Привыкнув исполнять бессмысленные требования, они также привыкали отлынивать при всяком удобном случае. Они умели скрываться и не попадаться начальству на глаза, чтобы избежать наряда, обходить начальника стороной, чтобы не приветствовать, они объедались табаком, чтобы заболеть и попасть в лазарет, они лихо врали даже полковнику медицинской службы, лишь бы получить освобождение от этой чертовой мельницы. Только об этом они и помышляли. Они готовы были обручиться со старухой, чтобы получить увольнение на несколько дней.

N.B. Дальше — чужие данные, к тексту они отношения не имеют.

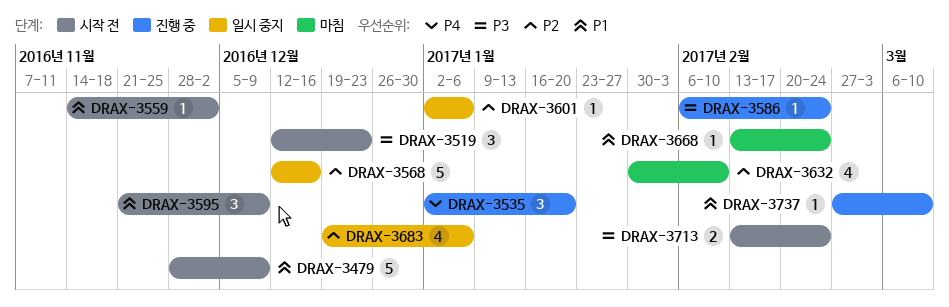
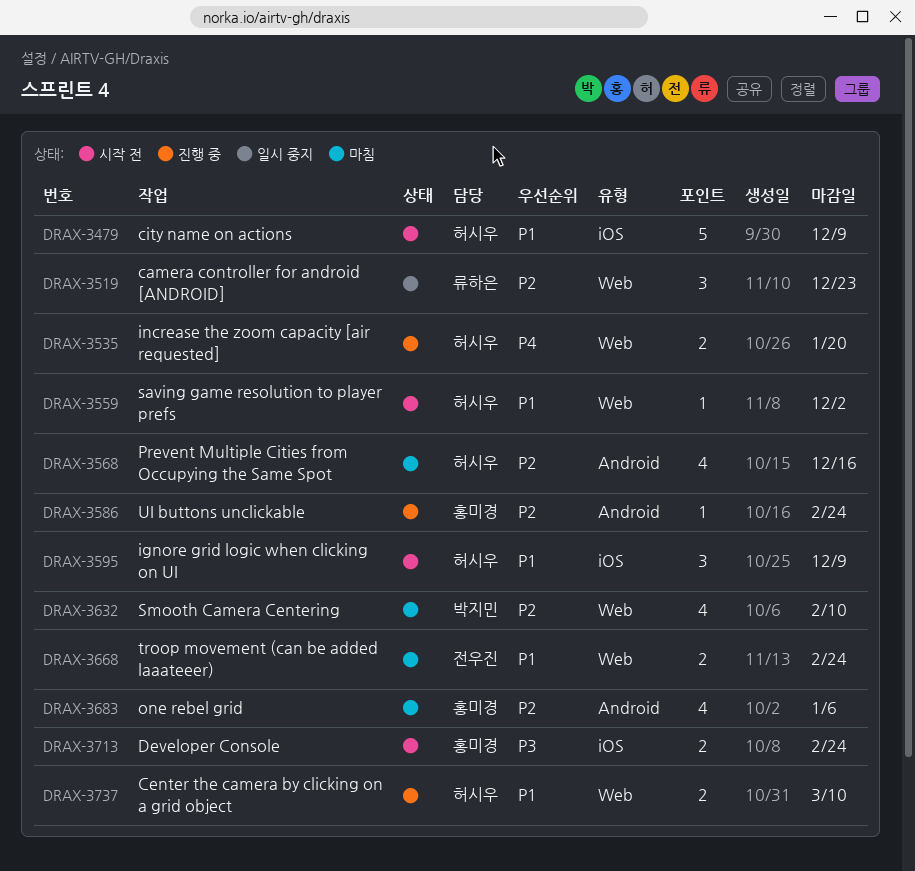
DRAX-3519, status: 시작 전 -> 일시 중지
DRAX-3519, priority: P3 -> P2
DRAX-3535, estimate: 3 -> 2
DRAX-3568, status: 일시 중지 -> 마침
DRAX-3568, estimate: 5 -> 4
DRAX-3586, priority: P3 -> P2
DRAX-3601: present -> none
DRAX-3668, estimate: 1 -> 2
DRAX-3683, status: 일시 중지 -> 마침
DRAX-3737, estimate: 1 -> 2

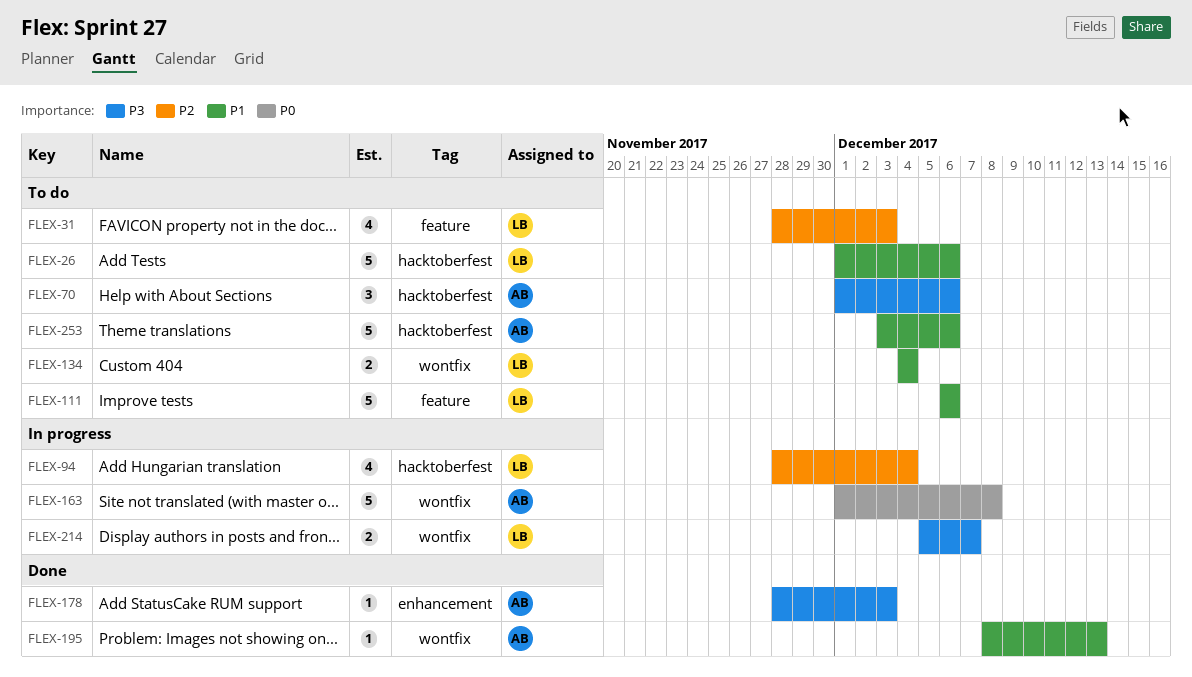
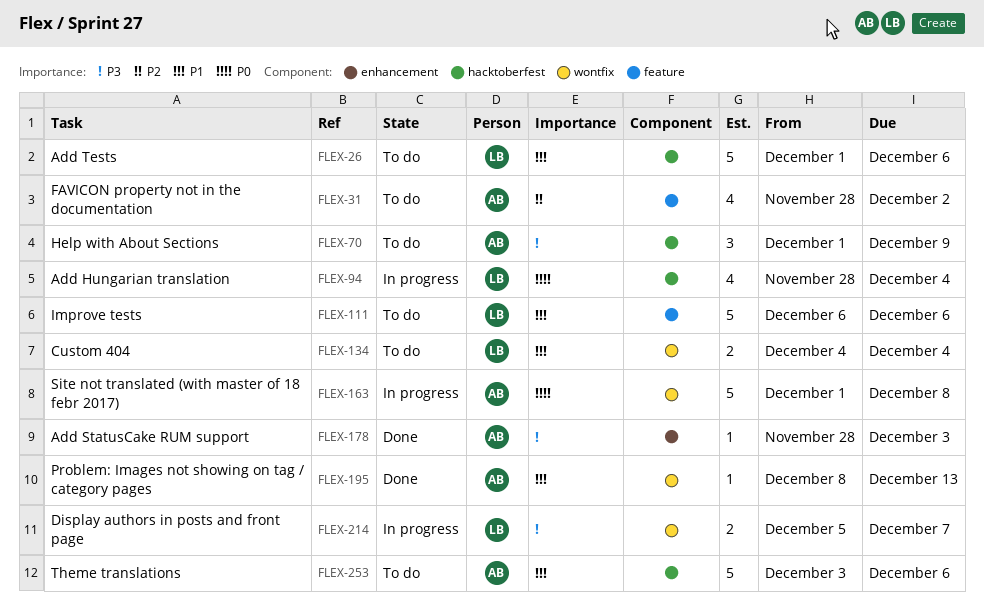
FLEX-31, owner: LB -> AB
FLEX-31, due: Dec 3 -> Dec 2
FLEX-70, due: Dec 6 -> Dec 9
FLEX-94, priority: P2 -> P0

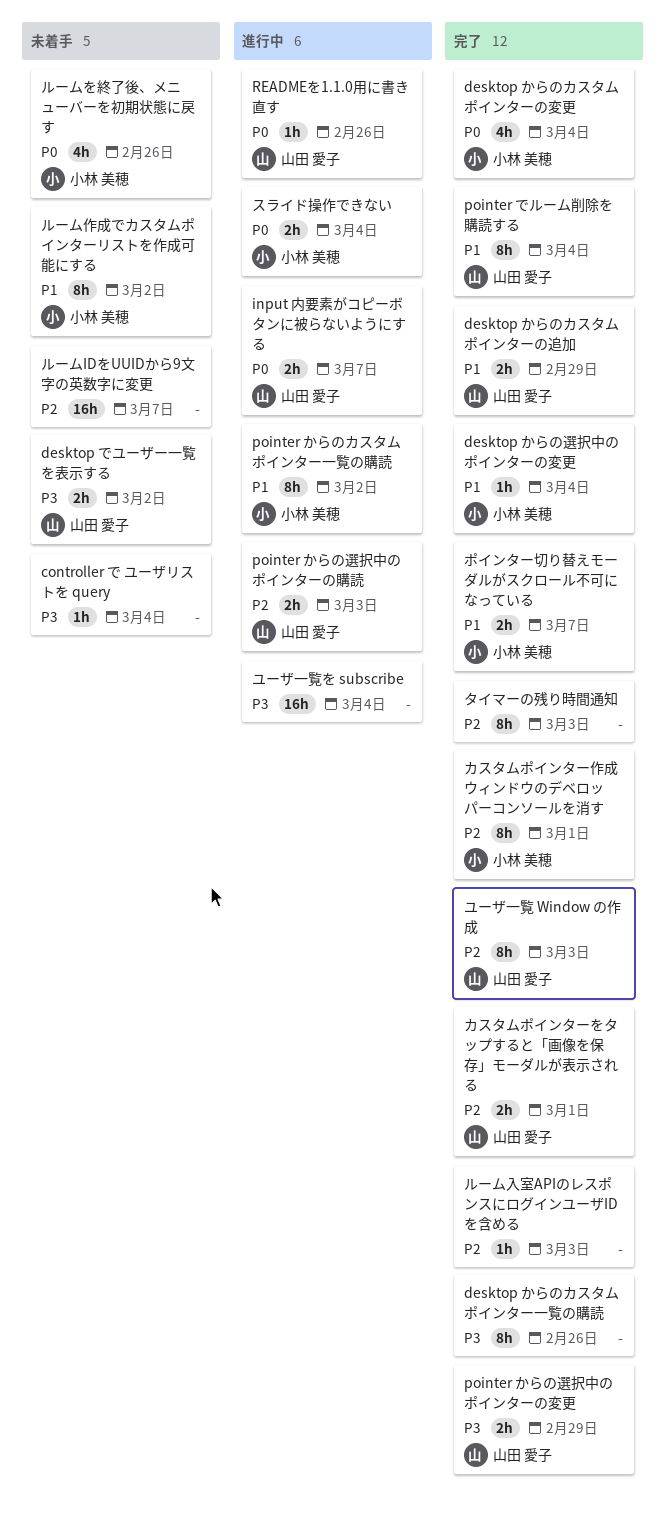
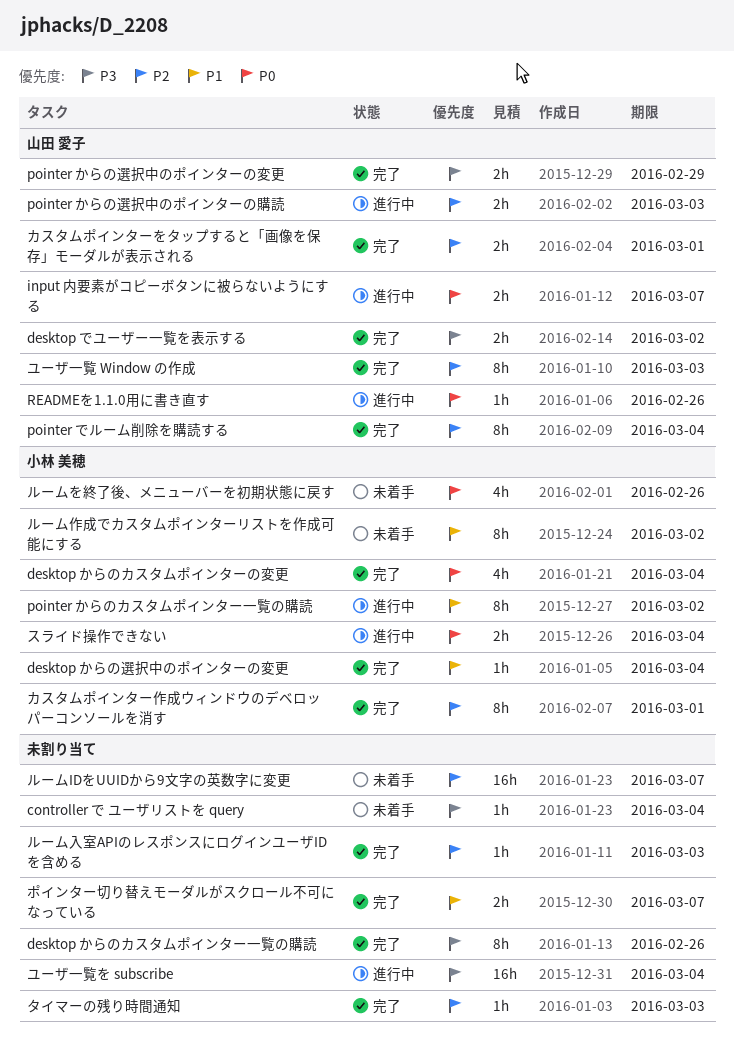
desktop からのカスタムポインターの追加: present -> none
desktop でユーザー一覧を表示する, status: 未着手 -> 完了
pointer でルーム削除を購読する, priority: P1 -> P2
タイマーの残り時間通知, estimate: 8h -> 1h
ポインター切り替えモーダルがスクロール不可になっている, owner: 小林 美穂 -> none

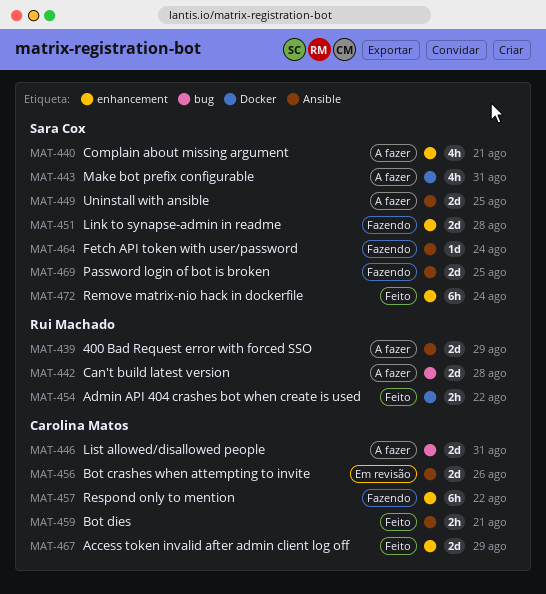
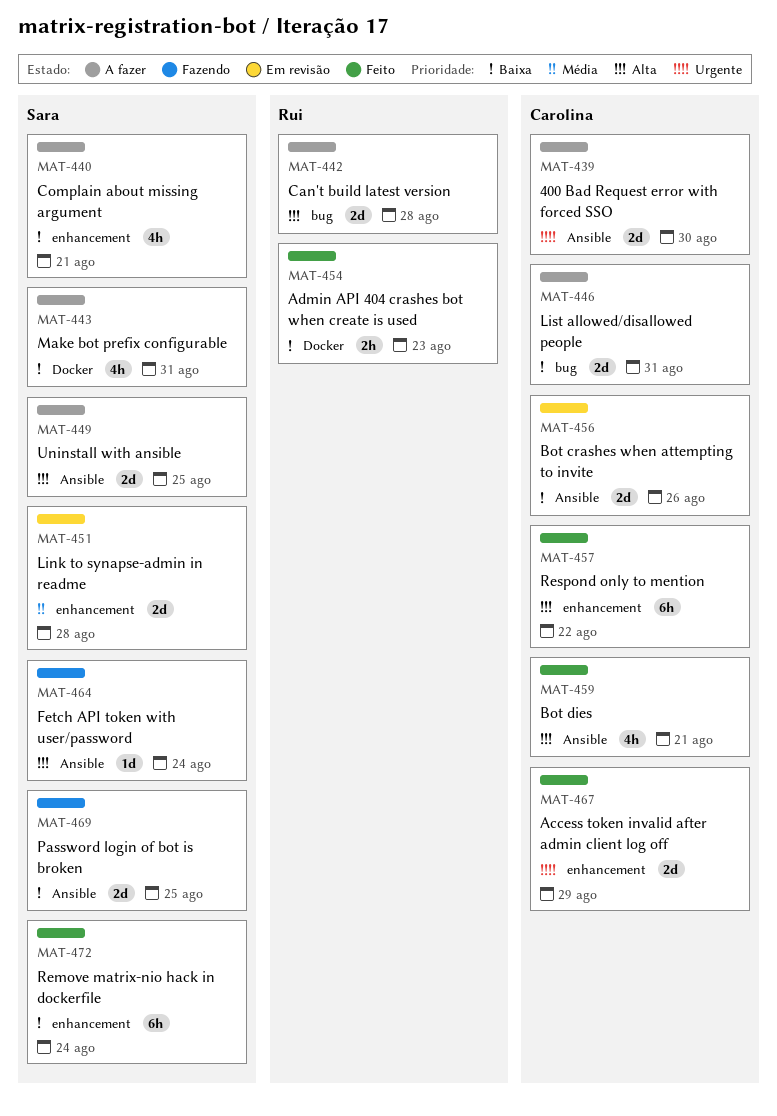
MAT-439, owner: Rui Machado -> Carolina Matos
MAT-439, due: Aug 29 -> Aug 30
MAT-451, status: Fazendo -> Em revisão
MAT-454, due: Aug 22 -> Aug 23
MAT-457, status: Fazendo -> Feito
MAT-459, estimate: 2h -> 4h

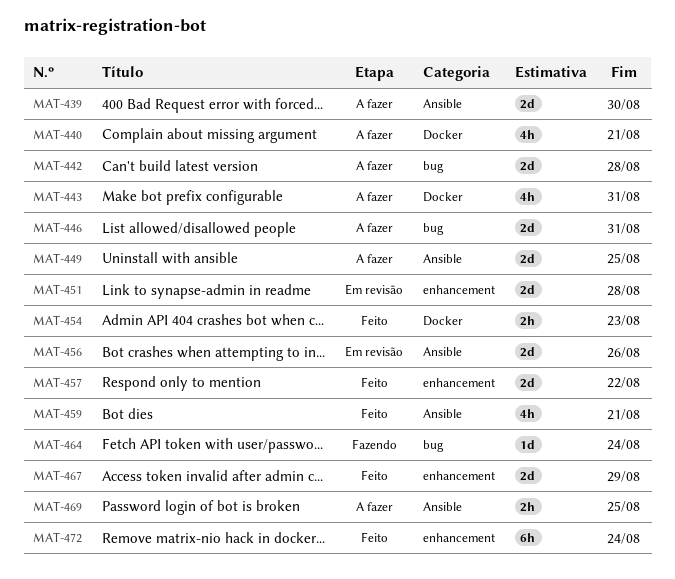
MAT-440, label: enhancement -> Docker
MAT-457, estimate: 6h -> 2d
MAT-464, label: Ansible -> bug
MAT-469, status: Fazendo -> A fazer
MAT-469, estimate: 2d -> 2h

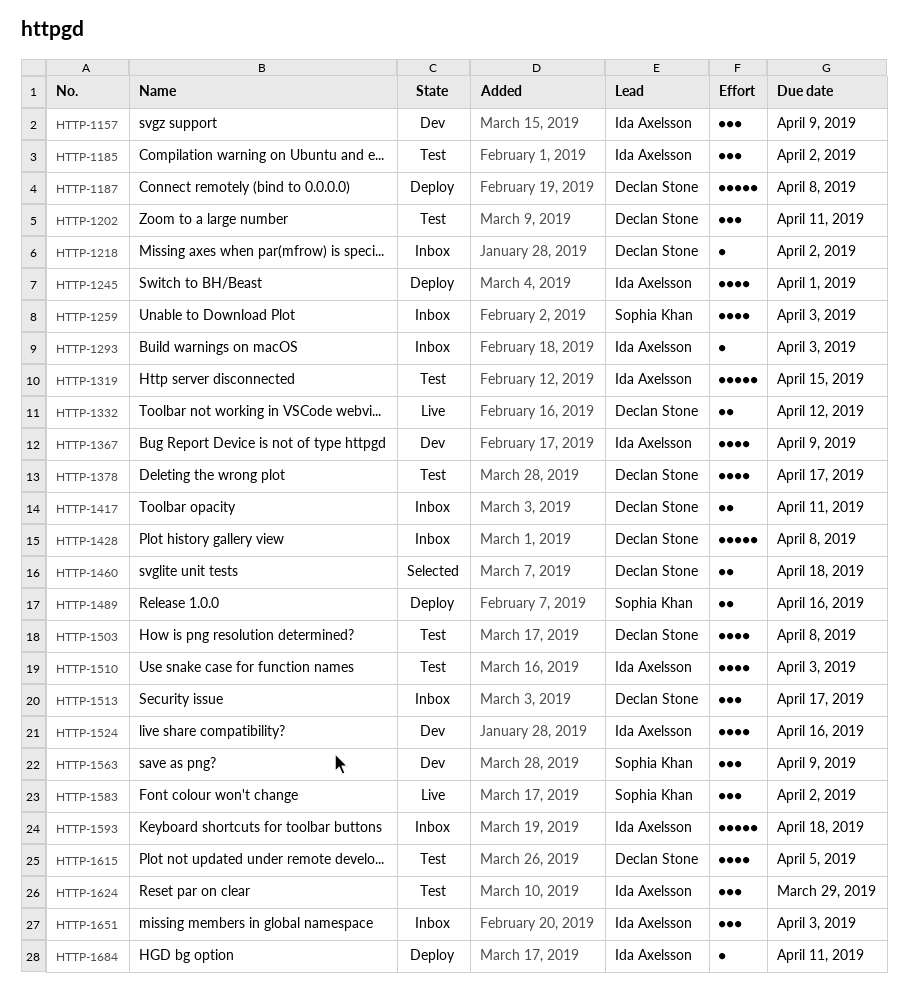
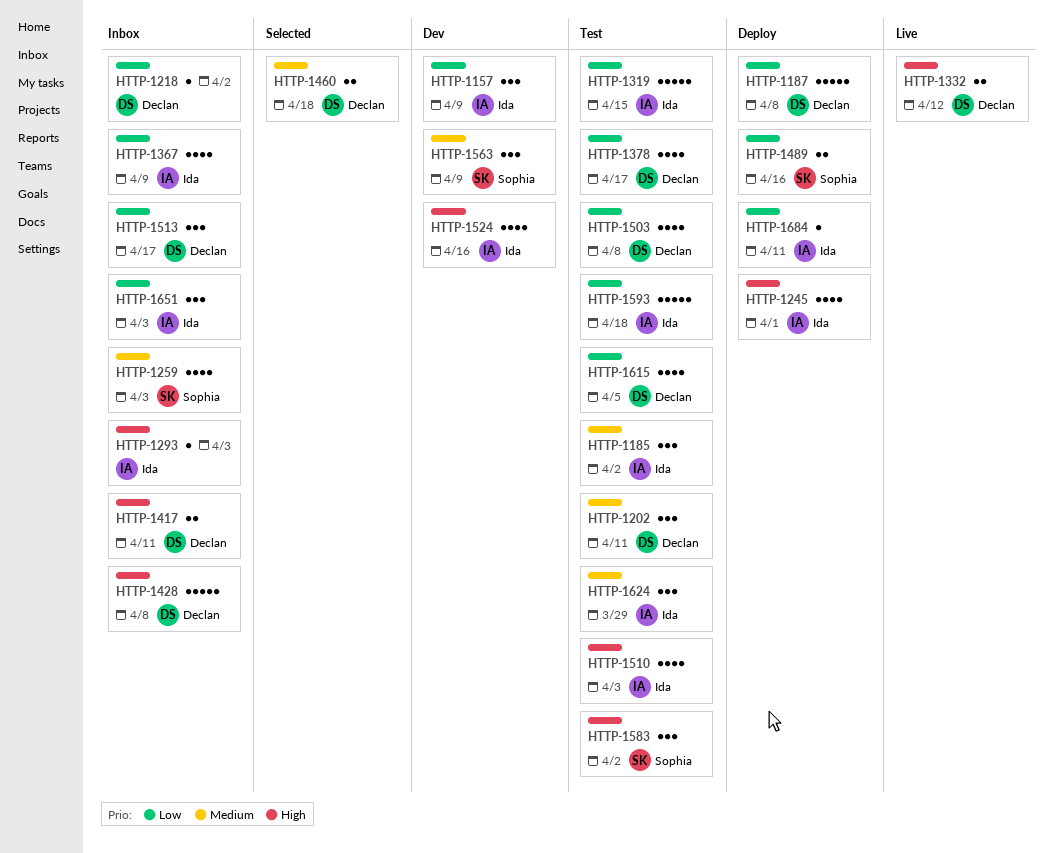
HTTP-1367, status: Dev -> Inbox
HTTP-1583, status: Live -> Test
HTTP-1593, status: Inbox -> Test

Но начальство все толковало по-своему. Чем больше отлынивали и сопротивлялись, тем строже становились требования. Майор Вуорела вовсе не был исключением. Как старый военный, он ни о чем ином и думать не мог. Майор сам был дисциплинированный солдат и от подчиненных требовал дисциплины. Вот и теперь, слушая рапорт дежурного офицера, майор осматривал его с головы до ног, придирчиво следя за тем, чтобы все было строго по форме. «Офицер обязан быть примером для своих подчиненных», — не уставал повторять Вуорела. Это его. любимое изречение лейтенант усвоил отлично, и майор не мог ни к чему придраться. Майор выслушал рапорт до конца, еще раз оценил выправку офицера, его воинский вид и руку, четко поднесенную к козырьку. Лишь после этого сказал веско:

— Благодарю вас! — и, обратившись к строю, прокричал, насколько позволяли ему израненные легкие: — Здравствуйте, молодцы!

Роты в ответ гаркнули так, что в окнах задребезжали стекла.

Майор просиял от удовольствия.

С годами это ужасное, исходящее из сотен глоток рыкание становилось для него все милее. Он считал, что в этом слитном звуке проявляется исполнительность, дисциплинированность и уважение к нему лично. Когда солдат кричал так, что шапка на голове поднималась, — это было для майора сладчайшей музыкой. Поэтому и сам он кричал во все горло. Это у него было уже настолько в крови, что кричал он и вне службы — дома, в магазине, даже в ресторане.